My strategy presentations to management envisaged us being in the position that someone (such as the CEO, an auditor or a careless janitor) could wander into a computer suite on an average Wednesday morning and casually 'hit the big red button', COMPLETELY CONFIDENT that the bank would not instantly drop offline or turn up in the news headlines the next day. Building that level of confidence meant two things: (1) systematically reducing the risks to the point that the residual risks were tolerable to the business; and (2) increasing assurance that the risks were being managed effectively. The strategy laid out a structured series of activities leading up to that point - stages or steps on the way towards the 100% utopia.

The sting in the tail was that the bank operated in a known high-risk earthquake zone, so a substantial physical disaster that could devastate the very cities where the main IT facilities are located is a realistic and entirely credible scenario, not the demented ramblings of a paranoid CISO. Indeed, not long after I left the bank, a small earthquake occurred, a brand new IT building was damaged and parts of the business were disrupted, causing significant additional costs well in excess of the investment I had proposed to make the new building more earthquake-proof through the use of base isolators. Management chose to accept the risk rather than invest in resilience, and are accountable for that decision.

* Ours may only be a tiny business but we have business-critical activities, systems, people and so forth, and we face events, incidents and disasters just like any other organization. Today we are testing and proving by using our standby power capability: it's not fancy - essentially just a portable generator, some extension cables and two UPSs supporting the essential office technology (PCs, network links, phones, coffee machine ...), plus a secondary Internet connection - but the very fact that I am composing and publishing this piece proves that it works since the power company has taken us offline to replace a power pole nearby. This is very much a live exercise in business continuity through resilience, concerning a specific category of incident. And yes there are risks (e.g. the brand new UPSs might fail), but the alternative of not testing and proving the resilience arrangements is riskier.

That said, we still need to review our earthquake kit, check our health insurance, test our cybersecurity arrangements and so forth, and surprise surprise we have a strategy laying out a structured series of activities leading up to the 100% resilience goal. We eat our own dogfood.

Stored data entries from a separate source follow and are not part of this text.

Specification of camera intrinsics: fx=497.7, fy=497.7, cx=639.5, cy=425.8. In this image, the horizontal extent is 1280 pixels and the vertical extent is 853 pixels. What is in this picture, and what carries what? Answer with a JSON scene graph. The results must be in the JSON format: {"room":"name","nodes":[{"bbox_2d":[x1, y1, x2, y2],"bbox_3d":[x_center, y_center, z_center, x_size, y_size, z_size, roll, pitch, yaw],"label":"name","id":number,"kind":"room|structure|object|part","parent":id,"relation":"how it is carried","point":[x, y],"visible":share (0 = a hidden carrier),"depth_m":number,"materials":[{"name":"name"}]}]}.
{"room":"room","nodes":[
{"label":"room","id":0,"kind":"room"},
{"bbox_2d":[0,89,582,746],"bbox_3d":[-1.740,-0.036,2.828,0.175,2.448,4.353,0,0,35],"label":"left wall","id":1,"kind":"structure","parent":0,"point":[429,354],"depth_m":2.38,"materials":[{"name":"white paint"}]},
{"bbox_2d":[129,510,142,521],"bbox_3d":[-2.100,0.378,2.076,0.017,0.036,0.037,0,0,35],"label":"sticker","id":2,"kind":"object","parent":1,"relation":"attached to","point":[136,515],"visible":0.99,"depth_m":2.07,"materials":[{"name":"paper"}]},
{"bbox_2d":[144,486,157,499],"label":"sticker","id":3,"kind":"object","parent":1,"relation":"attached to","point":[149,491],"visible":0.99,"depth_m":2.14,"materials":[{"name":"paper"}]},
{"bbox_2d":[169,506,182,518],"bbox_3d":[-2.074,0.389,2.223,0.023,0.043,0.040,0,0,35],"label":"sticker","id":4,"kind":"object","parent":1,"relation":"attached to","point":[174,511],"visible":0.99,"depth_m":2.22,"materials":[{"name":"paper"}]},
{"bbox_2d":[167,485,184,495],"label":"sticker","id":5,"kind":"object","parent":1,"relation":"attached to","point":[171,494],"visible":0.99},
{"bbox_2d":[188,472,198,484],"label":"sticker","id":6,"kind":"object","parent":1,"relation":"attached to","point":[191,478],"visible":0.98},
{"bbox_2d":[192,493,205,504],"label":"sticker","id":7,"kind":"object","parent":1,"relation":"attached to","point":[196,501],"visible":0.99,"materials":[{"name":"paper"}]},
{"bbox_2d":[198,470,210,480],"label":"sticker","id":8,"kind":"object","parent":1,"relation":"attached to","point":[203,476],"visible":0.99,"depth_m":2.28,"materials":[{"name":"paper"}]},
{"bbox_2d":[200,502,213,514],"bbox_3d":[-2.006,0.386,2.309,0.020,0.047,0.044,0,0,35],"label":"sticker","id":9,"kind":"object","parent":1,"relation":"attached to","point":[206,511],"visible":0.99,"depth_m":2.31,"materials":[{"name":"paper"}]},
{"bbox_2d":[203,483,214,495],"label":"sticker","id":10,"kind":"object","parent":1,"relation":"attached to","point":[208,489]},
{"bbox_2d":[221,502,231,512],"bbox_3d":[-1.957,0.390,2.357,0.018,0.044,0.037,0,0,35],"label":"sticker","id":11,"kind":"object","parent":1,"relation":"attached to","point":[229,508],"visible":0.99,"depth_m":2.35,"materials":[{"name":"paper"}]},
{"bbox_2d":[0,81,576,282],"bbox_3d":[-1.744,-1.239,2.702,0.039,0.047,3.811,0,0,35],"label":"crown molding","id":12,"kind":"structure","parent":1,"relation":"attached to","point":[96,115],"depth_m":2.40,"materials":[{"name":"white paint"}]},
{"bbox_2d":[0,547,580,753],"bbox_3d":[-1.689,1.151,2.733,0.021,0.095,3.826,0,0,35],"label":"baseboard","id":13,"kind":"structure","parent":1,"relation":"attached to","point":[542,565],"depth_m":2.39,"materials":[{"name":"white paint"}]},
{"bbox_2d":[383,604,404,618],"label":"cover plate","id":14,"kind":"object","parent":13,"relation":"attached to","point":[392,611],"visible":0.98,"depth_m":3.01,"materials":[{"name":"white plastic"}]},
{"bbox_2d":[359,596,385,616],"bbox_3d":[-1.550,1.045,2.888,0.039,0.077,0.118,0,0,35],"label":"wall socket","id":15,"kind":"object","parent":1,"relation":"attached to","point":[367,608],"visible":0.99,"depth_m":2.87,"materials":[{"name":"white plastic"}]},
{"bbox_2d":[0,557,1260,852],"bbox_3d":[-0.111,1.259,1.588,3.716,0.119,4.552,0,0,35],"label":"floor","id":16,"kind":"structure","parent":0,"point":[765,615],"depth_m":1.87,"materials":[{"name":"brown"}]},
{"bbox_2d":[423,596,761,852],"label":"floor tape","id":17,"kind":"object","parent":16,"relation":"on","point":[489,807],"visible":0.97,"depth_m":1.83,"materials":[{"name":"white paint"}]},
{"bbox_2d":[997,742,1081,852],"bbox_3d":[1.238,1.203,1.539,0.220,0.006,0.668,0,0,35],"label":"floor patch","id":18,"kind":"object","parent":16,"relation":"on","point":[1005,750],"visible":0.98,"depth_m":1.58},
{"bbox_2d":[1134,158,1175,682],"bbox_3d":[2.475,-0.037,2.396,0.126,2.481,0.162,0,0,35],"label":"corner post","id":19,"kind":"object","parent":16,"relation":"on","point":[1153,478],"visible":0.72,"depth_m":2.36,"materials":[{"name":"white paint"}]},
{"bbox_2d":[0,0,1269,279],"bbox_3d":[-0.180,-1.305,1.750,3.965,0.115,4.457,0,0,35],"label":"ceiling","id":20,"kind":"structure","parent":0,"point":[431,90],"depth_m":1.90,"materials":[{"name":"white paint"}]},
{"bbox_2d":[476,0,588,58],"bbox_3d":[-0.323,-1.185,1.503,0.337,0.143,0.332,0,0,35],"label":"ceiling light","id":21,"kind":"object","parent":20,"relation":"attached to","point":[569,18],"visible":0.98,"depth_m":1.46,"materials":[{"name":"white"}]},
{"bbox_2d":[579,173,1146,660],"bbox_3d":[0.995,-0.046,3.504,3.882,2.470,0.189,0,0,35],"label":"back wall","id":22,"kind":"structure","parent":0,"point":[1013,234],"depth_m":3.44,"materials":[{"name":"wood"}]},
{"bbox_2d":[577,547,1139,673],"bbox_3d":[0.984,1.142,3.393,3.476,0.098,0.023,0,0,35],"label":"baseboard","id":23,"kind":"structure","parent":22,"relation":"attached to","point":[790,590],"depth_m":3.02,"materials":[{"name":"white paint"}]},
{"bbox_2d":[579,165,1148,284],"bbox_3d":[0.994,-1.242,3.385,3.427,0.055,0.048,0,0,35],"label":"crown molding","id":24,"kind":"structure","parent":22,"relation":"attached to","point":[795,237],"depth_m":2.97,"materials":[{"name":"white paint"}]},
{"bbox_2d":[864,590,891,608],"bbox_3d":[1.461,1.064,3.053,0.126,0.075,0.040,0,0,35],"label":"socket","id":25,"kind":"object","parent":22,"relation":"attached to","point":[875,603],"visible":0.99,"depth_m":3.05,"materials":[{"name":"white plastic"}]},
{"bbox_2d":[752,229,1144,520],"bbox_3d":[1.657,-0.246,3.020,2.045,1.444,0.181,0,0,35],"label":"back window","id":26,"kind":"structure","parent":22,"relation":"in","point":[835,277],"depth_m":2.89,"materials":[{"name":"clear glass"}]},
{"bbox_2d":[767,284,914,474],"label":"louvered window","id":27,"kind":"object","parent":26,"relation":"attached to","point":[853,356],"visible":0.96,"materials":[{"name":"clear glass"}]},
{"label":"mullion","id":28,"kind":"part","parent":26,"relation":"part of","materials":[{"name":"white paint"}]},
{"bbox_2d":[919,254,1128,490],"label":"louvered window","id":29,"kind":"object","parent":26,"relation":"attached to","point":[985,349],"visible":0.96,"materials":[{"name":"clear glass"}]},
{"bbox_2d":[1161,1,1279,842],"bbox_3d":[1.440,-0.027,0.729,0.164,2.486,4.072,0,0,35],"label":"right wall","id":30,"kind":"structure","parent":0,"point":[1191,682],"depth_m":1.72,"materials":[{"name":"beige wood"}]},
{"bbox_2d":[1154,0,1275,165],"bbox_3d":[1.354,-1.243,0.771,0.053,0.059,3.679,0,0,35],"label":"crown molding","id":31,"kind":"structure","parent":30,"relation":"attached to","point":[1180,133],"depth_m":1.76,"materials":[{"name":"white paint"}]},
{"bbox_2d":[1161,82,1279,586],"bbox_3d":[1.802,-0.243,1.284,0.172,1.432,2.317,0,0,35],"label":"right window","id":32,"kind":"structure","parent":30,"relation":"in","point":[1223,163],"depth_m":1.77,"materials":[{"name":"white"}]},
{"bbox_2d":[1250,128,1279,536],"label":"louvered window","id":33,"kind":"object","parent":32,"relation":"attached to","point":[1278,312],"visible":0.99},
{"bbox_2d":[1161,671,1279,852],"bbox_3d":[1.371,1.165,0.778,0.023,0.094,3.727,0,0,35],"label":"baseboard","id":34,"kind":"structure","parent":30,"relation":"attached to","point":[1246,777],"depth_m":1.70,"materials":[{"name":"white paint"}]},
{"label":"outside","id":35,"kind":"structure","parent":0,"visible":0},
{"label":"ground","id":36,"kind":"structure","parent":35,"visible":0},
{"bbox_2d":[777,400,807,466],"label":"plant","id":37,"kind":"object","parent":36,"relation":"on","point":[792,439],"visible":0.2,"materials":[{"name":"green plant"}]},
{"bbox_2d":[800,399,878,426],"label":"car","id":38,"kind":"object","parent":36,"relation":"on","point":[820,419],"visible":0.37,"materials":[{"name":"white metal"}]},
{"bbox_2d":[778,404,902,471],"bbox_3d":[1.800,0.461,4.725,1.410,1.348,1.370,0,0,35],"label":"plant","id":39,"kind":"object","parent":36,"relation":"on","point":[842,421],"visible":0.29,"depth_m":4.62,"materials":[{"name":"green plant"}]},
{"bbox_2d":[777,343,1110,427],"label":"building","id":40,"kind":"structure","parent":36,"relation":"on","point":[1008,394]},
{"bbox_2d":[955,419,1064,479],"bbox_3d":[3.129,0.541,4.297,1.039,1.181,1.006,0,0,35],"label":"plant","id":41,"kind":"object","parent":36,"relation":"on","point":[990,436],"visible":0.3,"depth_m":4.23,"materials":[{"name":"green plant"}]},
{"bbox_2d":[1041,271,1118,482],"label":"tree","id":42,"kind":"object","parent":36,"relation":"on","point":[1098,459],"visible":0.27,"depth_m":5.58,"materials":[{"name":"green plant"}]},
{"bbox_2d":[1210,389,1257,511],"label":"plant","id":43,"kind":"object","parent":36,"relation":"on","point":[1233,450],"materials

UPDATE: today (15th Sept) we had an 'unplanned' power cut for several hours, quite possibly a continuation or consequence of the planned engineering work that caused the outage yesterday. Perhaps the work hadn't been completed on time so the engineers installed a temporary fix to get us going overnight and returned today to complete the work ... or maybe whatever they 'fixed' failed unexpectedly ... or maybe the engineers disturbed something in the course of the work ... or maybe this was simply a coincidence. Whatever. Today the UPSs and generator worked flawlessly again, along with our backup Internet and phone services. Our business continued, with relatively little stress thanks to yesterday's activities.